(Beginning of Page excerpt)
Reframe Systems is on a mission to build resilient homes faster, more predictably, and without compromise using robotics, AI, and local microfactories.
Founded: 2022 in Massachusetts, United States
Size: ~50 (Series A)
“With Foxglove I can virtually look over the robot’s shoulder, see what it’s thinking, and have us rolling again in minutes.” Joseph Schornak, Robotics Lead, Reframe Systems
Reframe Systems is reinventing homebuilding by applying automation and robotics to modular construction. Operating with a vertically integrated model, the company designs, models, and builds in localized microfactories. From architects crafting high-efficiency floorplans to engineers programming robots that frame walls in a factory environment, Reframe’s approach drastically reduces build time and increases quality. At the heart of their operations is their 1st robotic platform called Acadia, designed to fabricate structural wall panels with flexibility, speed, and precision. Their goal: deliver high-quality housing that’s faster, more predictable, and more resilient than traditional construction to meet rising housing demands.
Before integrating Foxglove, Reframe’s debugging workflows were reactive, manual, and constrained by the limitations of legacy tools. Using RViz as their primary visualization interface, engineers could only investigate issues live—if a robot failed during operation and wasn’t diagnosed at the moment, there was no ability to reconstruct or analyze the problem afterward. The team attempted to record MCAP files, but replaying them in practice proved unreliable, often rendering their data logs useless. This made failures opaque and debugging painfully slow, especially in a high-mix environment where not all issues could be easily reproduced.
Routine development tasks—like debugging motion planning trajectories or validating point clouds during camera calibration—became time sinks, compounded by limited data recording and visualization capabilities. Hardware constraints also played a role; GPU-heavy workloads meant team members needed high-spec gaming laptops just to run RViz effectively. These friction points weren’t just technical annoyances—they blocked the team from moving quickly, scaling systems efficiently, and focusing on the core innovations that set Reframe apart.
“I built a custom log-offload pipeline at my last job; Foxglove gives us the same capability out of the box.” Fifi Yeung, Founding Engineer, Reframe Systems
Reframe first encountered Foxglove at the 2023 Robotics Summit, where a recommendation from a shared investor nudged the team to take a closer look. What started as a curiosity turned into an indispensable part of their workflow within an hour of hands-on use. During early trials, the team leveraged Foxglove to troubleshoot a subtle but critical issue: a motion planning misconfiguration was causing the robot to execute a joint move instead of a linear trajectory—a nuance invisible to the naked eye, but obvious when visualized with Foxglove’s coordinate plots. The platform’s ease of use and powerful visualization instantly validated their suspicions and delivered insight in under 60 minutes.
(End of Page excerpt)
→ **Prompt 1**
In the Reframe Systems case study, what is Reframe's first robotic platform called?
→ **Prompt 2**
Reproduce the Reframe Systems case study from "Reframe Systems is on" up to and including "and local microfactories.".
→ **Prompt 3**
Do these statements agree with the Reframe Systems case study? Answer yes or no for each and quote the deciding words. (a) Reframe Systems was founded in 2022 in Massachusetts. (b) Reframe first came across Foxglove at the 2024 Robotics Summit. (c) Before Foxglove, the team could reliably replay its recorded MCAP files.
Use only the Reframe Systems case study.
(Beginning of Records supplied)
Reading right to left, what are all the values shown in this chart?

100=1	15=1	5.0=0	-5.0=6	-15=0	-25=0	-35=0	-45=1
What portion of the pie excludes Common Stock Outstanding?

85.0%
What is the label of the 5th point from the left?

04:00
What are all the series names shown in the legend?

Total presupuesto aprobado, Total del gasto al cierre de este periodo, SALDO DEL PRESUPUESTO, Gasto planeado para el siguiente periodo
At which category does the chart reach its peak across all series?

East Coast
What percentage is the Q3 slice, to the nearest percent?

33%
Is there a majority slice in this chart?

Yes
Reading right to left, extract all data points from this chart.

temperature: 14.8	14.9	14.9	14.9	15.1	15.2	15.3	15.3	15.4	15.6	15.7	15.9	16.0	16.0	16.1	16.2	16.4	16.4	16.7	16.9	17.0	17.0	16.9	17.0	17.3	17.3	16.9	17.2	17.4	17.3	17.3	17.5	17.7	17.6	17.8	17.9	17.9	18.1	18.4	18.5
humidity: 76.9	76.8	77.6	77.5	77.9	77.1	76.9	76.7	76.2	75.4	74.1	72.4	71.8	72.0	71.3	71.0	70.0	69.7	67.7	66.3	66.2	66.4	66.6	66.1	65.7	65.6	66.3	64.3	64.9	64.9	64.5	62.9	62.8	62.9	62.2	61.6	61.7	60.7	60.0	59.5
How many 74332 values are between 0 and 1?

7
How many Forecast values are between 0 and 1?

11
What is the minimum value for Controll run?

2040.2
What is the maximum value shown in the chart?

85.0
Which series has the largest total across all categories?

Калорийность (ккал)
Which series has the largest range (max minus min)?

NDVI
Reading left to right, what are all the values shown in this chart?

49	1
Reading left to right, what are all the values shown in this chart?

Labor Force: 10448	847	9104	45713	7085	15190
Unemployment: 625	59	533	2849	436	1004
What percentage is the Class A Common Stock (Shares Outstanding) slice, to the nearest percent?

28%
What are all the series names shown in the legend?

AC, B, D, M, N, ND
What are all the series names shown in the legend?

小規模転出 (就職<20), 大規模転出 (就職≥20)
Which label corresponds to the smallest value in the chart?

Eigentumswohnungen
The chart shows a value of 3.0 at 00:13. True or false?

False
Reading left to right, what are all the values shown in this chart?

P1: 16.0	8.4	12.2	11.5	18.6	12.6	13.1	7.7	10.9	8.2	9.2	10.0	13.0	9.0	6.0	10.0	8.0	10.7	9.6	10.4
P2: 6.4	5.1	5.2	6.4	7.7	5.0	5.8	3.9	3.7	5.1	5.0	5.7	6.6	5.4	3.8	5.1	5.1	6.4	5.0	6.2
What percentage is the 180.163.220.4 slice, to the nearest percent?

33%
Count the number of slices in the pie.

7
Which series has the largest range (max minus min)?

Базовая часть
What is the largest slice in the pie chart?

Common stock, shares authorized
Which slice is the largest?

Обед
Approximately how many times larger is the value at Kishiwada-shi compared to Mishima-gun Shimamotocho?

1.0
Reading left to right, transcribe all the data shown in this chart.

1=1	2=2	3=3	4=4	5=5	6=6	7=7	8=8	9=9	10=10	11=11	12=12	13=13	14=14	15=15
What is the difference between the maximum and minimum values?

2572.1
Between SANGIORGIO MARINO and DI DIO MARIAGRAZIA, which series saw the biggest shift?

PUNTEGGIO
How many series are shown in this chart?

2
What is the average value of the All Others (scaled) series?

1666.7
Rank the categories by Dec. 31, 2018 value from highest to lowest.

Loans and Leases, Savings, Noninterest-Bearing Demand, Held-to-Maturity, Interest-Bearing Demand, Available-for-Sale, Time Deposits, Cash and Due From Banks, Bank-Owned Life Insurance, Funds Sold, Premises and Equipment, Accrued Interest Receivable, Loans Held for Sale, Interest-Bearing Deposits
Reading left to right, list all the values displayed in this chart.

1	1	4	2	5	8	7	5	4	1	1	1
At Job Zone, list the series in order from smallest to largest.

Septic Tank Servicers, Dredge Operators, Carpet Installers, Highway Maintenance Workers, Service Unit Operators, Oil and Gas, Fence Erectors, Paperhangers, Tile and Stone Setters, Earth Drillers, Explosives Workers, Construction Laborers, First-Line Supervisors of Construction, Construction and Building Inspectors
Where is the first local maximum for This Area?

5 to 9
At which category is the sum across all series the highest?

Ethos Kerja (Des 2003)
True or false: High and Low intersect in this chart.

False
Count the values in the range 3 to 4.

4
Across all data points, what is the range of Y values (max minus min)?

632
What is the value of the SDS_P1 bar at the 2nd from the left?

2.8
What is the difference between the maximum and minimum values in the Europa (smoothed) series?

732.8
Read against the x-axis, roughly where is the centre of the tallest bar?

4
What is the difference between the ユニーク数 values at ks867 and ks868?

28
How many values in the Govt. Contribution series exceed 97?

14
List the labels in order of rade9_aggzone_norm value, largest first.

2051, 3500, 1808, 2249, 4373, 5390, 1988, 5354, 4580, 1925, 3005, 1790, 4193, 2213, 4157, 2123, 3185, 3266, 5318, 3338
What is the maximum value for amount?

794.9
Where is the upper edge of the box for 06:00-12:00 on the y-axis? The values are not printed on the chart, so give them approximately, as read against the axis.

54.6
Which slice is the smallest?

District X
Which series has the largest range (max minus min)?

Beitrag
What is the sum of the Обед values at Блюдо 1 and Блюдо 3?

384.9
(End of Records supplied)
→ **Answer area 1**
Acadia

→ **Answer area 2**
Reframe Systems is on a mission to build resilient homes faster, more predictably, and without compromise using robotics, AI, and local microfactories.

→ **Answer area 3**
(a) Yes: "Founded: 2022 in Massachusetts, United States"
(b) No: "Reframe first encountered Foxglove at the 2023 Robotics Summit"
(c) No: "replaying them in practice proved unreliable"